Selected text

We shall now focus on selecting regressors for the mean submodel. Here, the dispersion submodel is correctly specified and the interest lies in identifying which covariates must be included in the mean submodel. The results for a weakly identifiable model are displayed in Table 3. They again show the good finite sample performances of our two model selection criteria. For \(n=25,30\), the 632QCV criterion was the best performer. For \(n=40\), the best performer was BQCV, and for \(n=50\), the \(\mathrm{EIC2}_p\) criterion outperformed the competition. Once again, the best performing AIC extension was EIC3 and the BCV and 632CV criteria performed poorly. The figures in Table 3 also show that the AICc and the HQc are the best performers among the criteria that do not use bootstrapped log-likelihood.

Table 4 contains the frequencies of correct model selection for the mean submodel when the model is weakly identifiable. The criteria that stands out are the same of the previous settings. For \(n=25,30,40\) (\(n=50\)), 632QCV (BQCV) was the best performer. The \( \mathrm{EIC5}_p \) criterion tends to select models that are overspecified in small samples; see also Table 2.

In our third and final approach, the mean submodel is correctly specified and the interest lies in selecting covariates for the dispersion submodel. The results are presented in Table 5. They show that the 632QCV criterion performs well when the model is easily identifiable; indeed, it was the best performer in all sample sizes. The 632QCV criterion was the only bootstrap AIC variant that outperformed all nonbootstrap-based criteria when \(n=25\). For the remaining sample sizes, only BQCV and \(\mathrm{EIC3}_p\) outperformed the criteria that do not employ bootstrapped log-likelihood. Table 6 presents results for a weakly identifiable model. This was the only scenario in which 632QCV was not the best performing model selection criterion for \(n=25,30\); it still performs well, nonetheless. For larger sample sizes, \(n=40,50\), the proposed criterion was the best performer. For \(n=25\) (\(n=50\)), model selection based on the HQ (\(\mathrm{EIC3}_p\)) criterion was the most accurate.

The simulation results presented above lead to important conclusions on beta regression model selection. Such conclusions can be summarized as follows:

  • The model selection criteria proposed in this paper generally work very well and lead to accurate model selection. The 632QCV criterion performed better as the sample size was small and the BQCV performed better in larger samples.

  • Among the criteria that do not use the bootstrapped log-likelihood, the AICc and the HQc criteria were the best performers. The AICc stood out when the sample size was small and the HQc performed better in larger samples.

  • Among the AIC extensions (EIC’s), the EIC3 was the criterion that delivered most accurate model selection. Its nonparametric bootstrap implementation (\( \mathrm{EIC3}_{np} \)) displayed the best performances in small samples and \(\mathrm{EIC3}_p\) performed best in larger sample sizes.

  • The finite sample performances of the different information criteria are considerably superior when such criteria are used to select regressors for the mean submodel rather than to pursue dispersion submodel selection; compare the results in Tables 3 and Table 5, and also the results in Tables 4 and 6.

Data
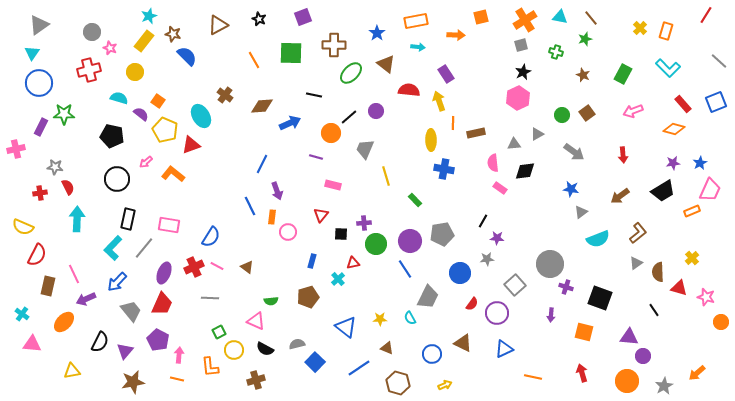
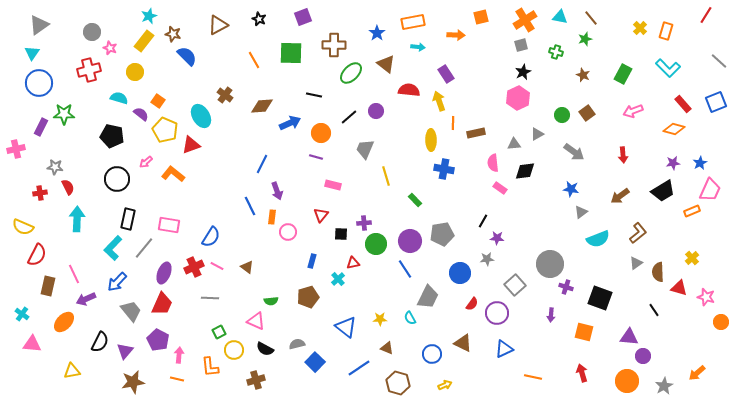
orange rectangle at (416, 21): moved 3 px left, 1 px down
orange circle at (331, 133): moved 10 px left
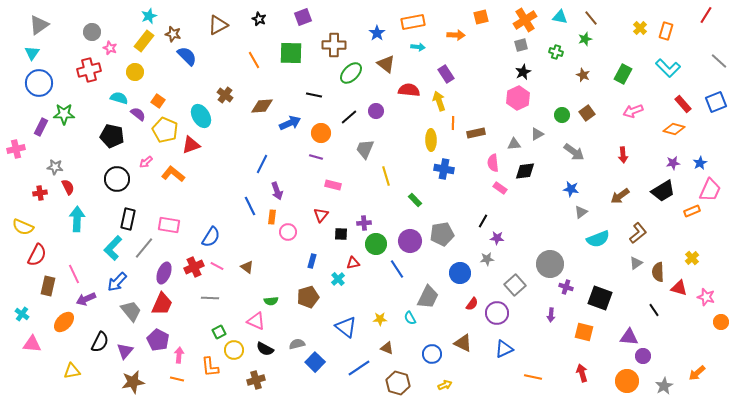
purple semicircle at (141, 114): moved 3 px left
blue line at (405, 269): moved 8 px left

What to do
a) In the model selection text, which AIC extension gave the most accurate model selection?
b) Reproduce the stretch of the model selection text from "The simulation results" through "BQCV performed better in larger samples.".
The material was taken from a separate source.

Results for the exercise
a) EIC3

b)
The simulation results presented above lead to important conclusions on beta regression model selection. Such conclusions can be summarized as follows:

  • The model selection criteria proposed in this paper generally work very well and lead to accurate model selection. The 632QCV criterion performed better as the sample size was small and the BQCV performed better in larger samples.